South Yorkshire Times – Saturday 17 July 1943
Well Begun
The Second Front, about which so much has been said and written, particularly since Mr. Churchill expressed the opinion that the Allies had reached the “end of the beginning,” is now a fact indeed. It has begun a good deal more auspiciously than the most sanguine of us could have hoped, but it behoves us to watch the enterprise with cautious and intelligent interest before throwing our caps in the air. The term Second Front is, of course, a misnomer. The United Nations themselves have for a long time had many more than two fronts on their hands, and the Axis have had to give a lot of attention for a long and exhausting period to a very active second front in North Africa.
However, we are now launched on the all-important task of breaking into the “impregnable” position in which the Germans and Italians thought to have established themselves in Europe, and the business goes encouragingly well. The performance of our troops in North Africa wonderfully buoyed up the confidence of the Democratic nations, and the way they have jumped the Axis defences in Sicily fully bears out the good opinion that these men had previously earned. In scope and conception the invasion is by far the vastest military adventure which has ever been undertaken and it is immensely cheering to note the thoroughness with which plans had evidently been laid and the efficiency with which they were carried out.
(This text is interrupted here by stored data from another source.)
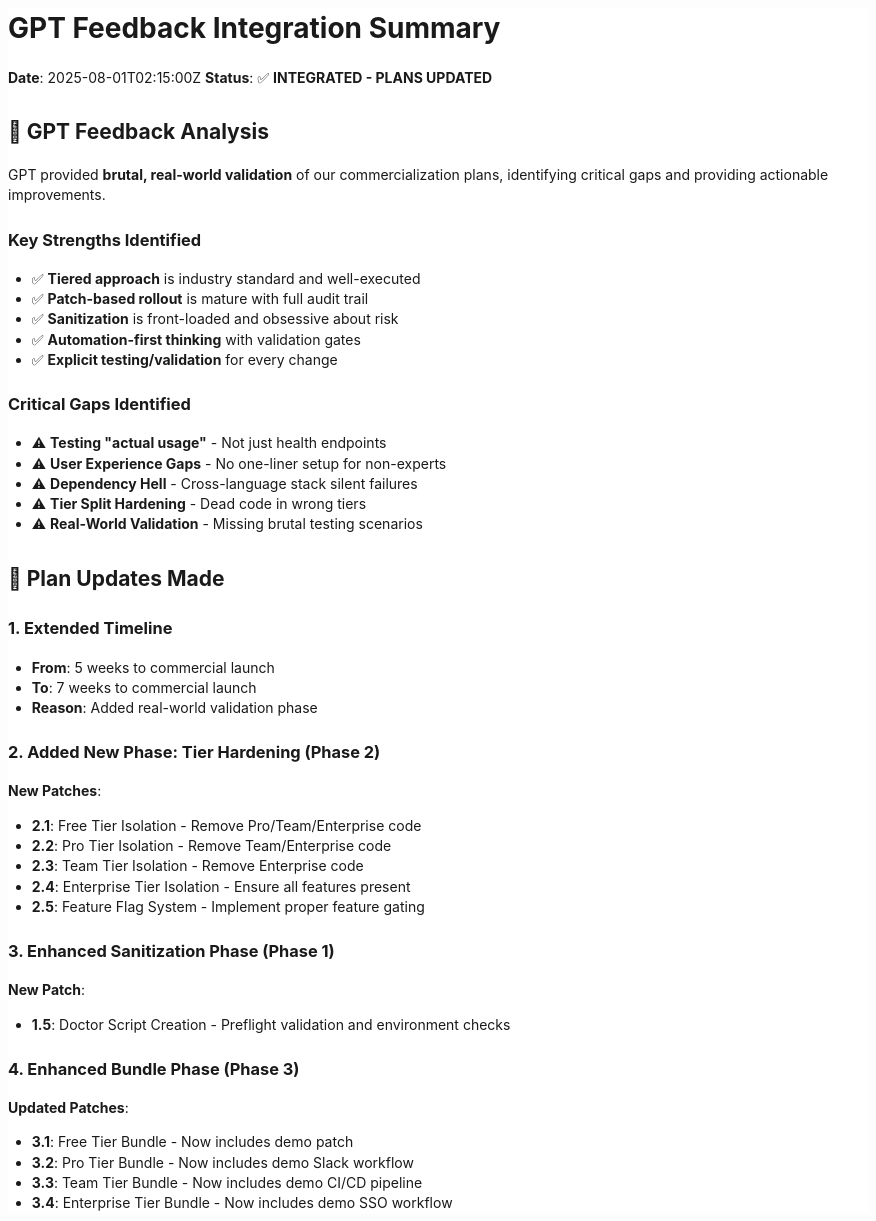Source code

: # GPT Feedback Integration Summary

**Date**: 2025-08-01T02:15:00Z
**Status**: ✅ **INTEGRATED - PLANS UPDATED**

## 🎯 GPT Feedback Analysis

GPT provided **brutal, real-world validation** of our commercialization plans, identifying critical gaps and providing actionable improvements.

### **Key Strengths Identified**
- ✅ **Tiered approach** is industry standard and well-executed
- ✅ **Patch-based rollout** is mature with full audit trail
- ✅ **Sanitization** is front-loaded and obsessive about risk
- ✅ **Automation-first thinking** with validation gates
- ✅ **Explicit testing/validation** for every change

### **Critical Gaps Identified**
- ⚠️ **Testing "actual usage"** - Not just health endpoints
- ⚠️ **User Experience Gaps** - No one-liner setup for non-experts
- ⚠️ **Dependency Hell** - Cross-language stack silent failures
- ⚠️ **Tier Split Hardening** - Dead code in wrong tiers
- ⚠️ **Real-World Validation** - Missing brutal testing scenarios

## 🔧 Plan Updates Made

### **1. Extended Timeline**
- **From**: 5 weeks to commercial launch
- **To**: 7 weeks to commercial launch
- **Reason**: Added real-world validation phase

### **2. Added New Phase: Tier Hardening (Phase 2)**
**New Patches**:
- **2.1**: Free Tier Isolation - Remove Pro/Team/Enterprise code
- **2.2**: Pro Tier Isolation - Remove Team/Enterprise code  
- **2.3**: Team Tier Isolation - Remove Enterprise code
- **2.4**: Enterprise Tier Isolation - Ensure all features present
- **2.5**: Feature Flag System - Implement proper feature gating

### **3. Enhanced Sanitization Phase (Phase 1)**
**New Patch**:
- **1.5**: Doctor Script Creation - Preflight validation and environment checks

### **4. Enhanced Bundle Phase (Phase 3)**
**Updated Patches**:
- **3.1**: Free Tier Bundle - Now includes demo patch
- **3.2**: Pro Tier Bundle - Now includes demo Slack workflow
- **3.3**: Team Tier Bundle - Now includes demo CI/CD pipeline
- **3.4**: Enterprise Tier Bundle - Now includes demo SSO workflow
In war Democracy has generally come through on the right side because of staying power, rather than brilliance in the martial art, but this time very little seems to have been overlooked and a most difficult amphibious undertaking has been carried through with a smooth efficiency which is rarely achieved even in manoeuvres, In spite of the fore-knowledge of this blow which the Axis and the Italians in particular persistently professed they appear to have been caught napping in the final event. The landings from the sea, rendered additionally hazardous by awkward weather conditions, were opposed with nothing like the tenacity that had been expected. Airborne troops undoubtedly deserve a good deal of credit for this, for they bore the brunt of the first shock of the assault, landing well ahead of the main invading force. All the same, the disposition of the Axis forces seems to have been governed by no well-founded knowledge of an attack which they must have been expecting at any moment for the last month. The speed with which our men drove inland and fanned out along the coastal plain from the beaches bettered the best Nazi blitzkrieg model and already many valuable, possibly vital, objectives have been swiftly seized.
The naval arm has never more solidly justified itself, and the battle fleets not only did a remarkable job in shepherding this great Armada to its landing points, but also backed up the troops during the highly vulnerable period of disembarkation. And still the admirals bear prime responsibility for the success or failure of the expedition, They must keep open the lines of supply at whatever cost now the die has been cast. And while the democratic peoples watch with new hope the progress of the assault which they have lived, worked and denied themselves for through long months.
Germany sees her armies locked in a deadly grapple to the East, the threat from across the English Channel and a grim shadow over the Balkans. If it is still premature for us to rejoice unduly, it seems none too early for the enemy to bethink themselves of the promised reckoning.